63 Cet argument manque en fait dès lors que, contrairement à ce qu’indique la requérante, l’arrêt cité par elle n’impose pas le recours à une juridiction nationale avant que soit effectués des contrôles et des vérifications sur place, mais précise seulement, à l’attention de l’autorité administrative, que, avant d’effectuer ces contrôles et ces vérifications sur place, cette dernière doit préciser l’objet de la recherche. En l’espèce, une habilitation a été délivrée le 27 novembre 2014 par le directeur général de l’OLAF et a été produite par les enquêteurs à leur arrivée au siège de la requérante, où elle a été contresignée par le directeur de la requérante, qui en a conservé une copie. Par ailleurs, le contenu de cette habilitation n’a fait l’objet d’aucune contestation.
64 Sur le deuxième point où le droit français n’aurait pas été respecté, il convient de relever que, selon les règlements de l’Union européenne applicables :
– les enquêtes sont menées par les enquêteurs de l’OLAF sous la direction du directeur général de ce dernier (article 7, paragraphe 1, du règlement no 883/2013, article 4 et article 6, paragraphe 1, du règlement no 2185/96) ;
– ces enquêteurs doivent informer les autorités nationales avant d’effectuer les contrôles et les vérifications sur place (article 4, premier alinéa, du règlement no 2185/96) ;
– ils peuvent être accompagnés par des agents nationaux, ces derniers étant envoyés par leurs autorités ou agissant comme experts nationaux détachés auprès de la Commission (article 4, premier alinéa, du règlement no 2185/96) ;
– la présence de ces agents doit être acceptée lorsque ces derniers en expriment le souhait (article 4, second alinéa, du règlement no 2185/96) ;
– en cas d’opposition à un contrôle ou à une vérification sur place, les autorités nationales doivent prendre les mesures qui s’imposent pour assurer l’accomplissement de sa mission par l’OLAF dans le respect du droit national (article 9 du règlement no 2185/96).

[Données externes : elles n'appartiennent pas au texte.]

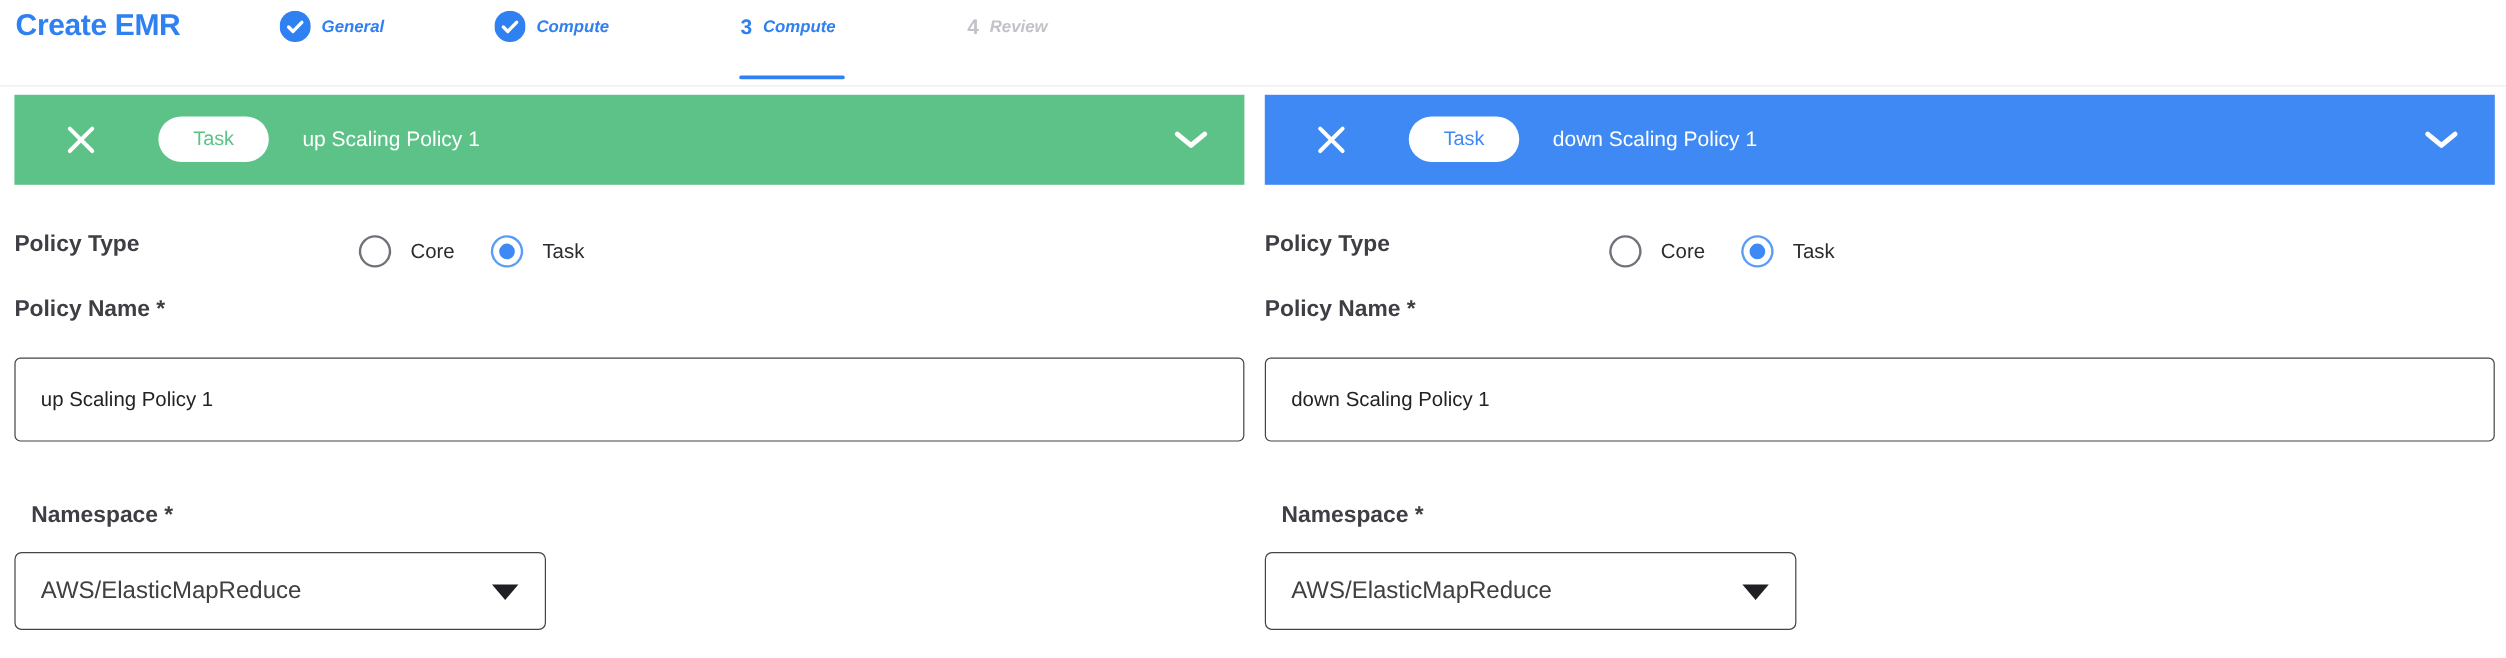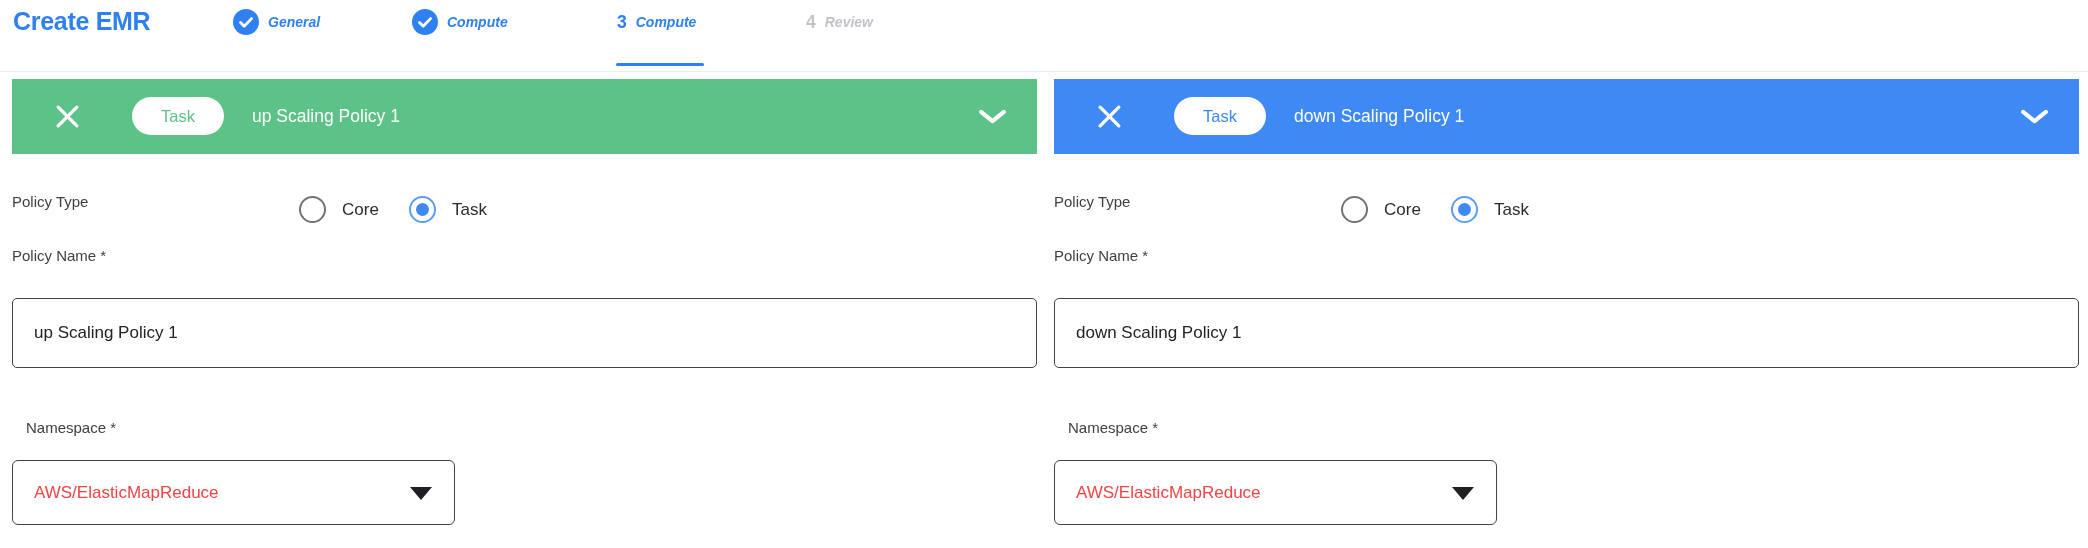"Policy Type" .field-label { font-size: 15px -> 19px; font-weight: none -> bold }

65 De ces dispositions, il ressort que la question de la présence d’agents nationaux est régie par le règlement no 2185/96 et requise par ce dernier dans deux circonstances, qui n’étaient pas réalisées en l’espèce, lors des contrôles et des vérifications sur place effectués par l’OLAF. D’une part, elle est nécessaire en cas d’opposition par un opérateur aux contrôles et aux vérifications effectuées par l’OLAF. Selon les informations fournies par la requérante, une telle opposition n’a pas eu lieu. D’autre part, la présence des agents nationaux doit être acceptée si ce sont ces derniers qui en formulent la demande.
66 Du dossier, il résulte que, en l’espèce, trois officiers nationaux étaient présents durant une partie des opérations, que ces officiers ont indiqué au directeur général de la requérante qu’une enquête préliminaire, à caractère pénal, était ouverte à son égard, sur la base du droit français, parallèlement à la procédure fondée sur le droit de l’Union, et que, dans ce cadre, ils ont procédé à certains actes avant de quitter le siège de la requérante en fin de matinée sans manifester le souhait d’être présents durant les contrôles et les vérifications sur place effectués au titre du droit de l’Union.
67 Ainsi, ce n’est pas à la suite d’un comportement imputable à l’OLAF que les agents nationaux n’étaient pas présents durant l’ensemble de l’opération, mais en raison d’une décision prise par eux, décision qui, par conséquent, ne saurait affecter la validité de la mesure litigieuse adoptée par la REA sur la base du rapport établi par cet organisme.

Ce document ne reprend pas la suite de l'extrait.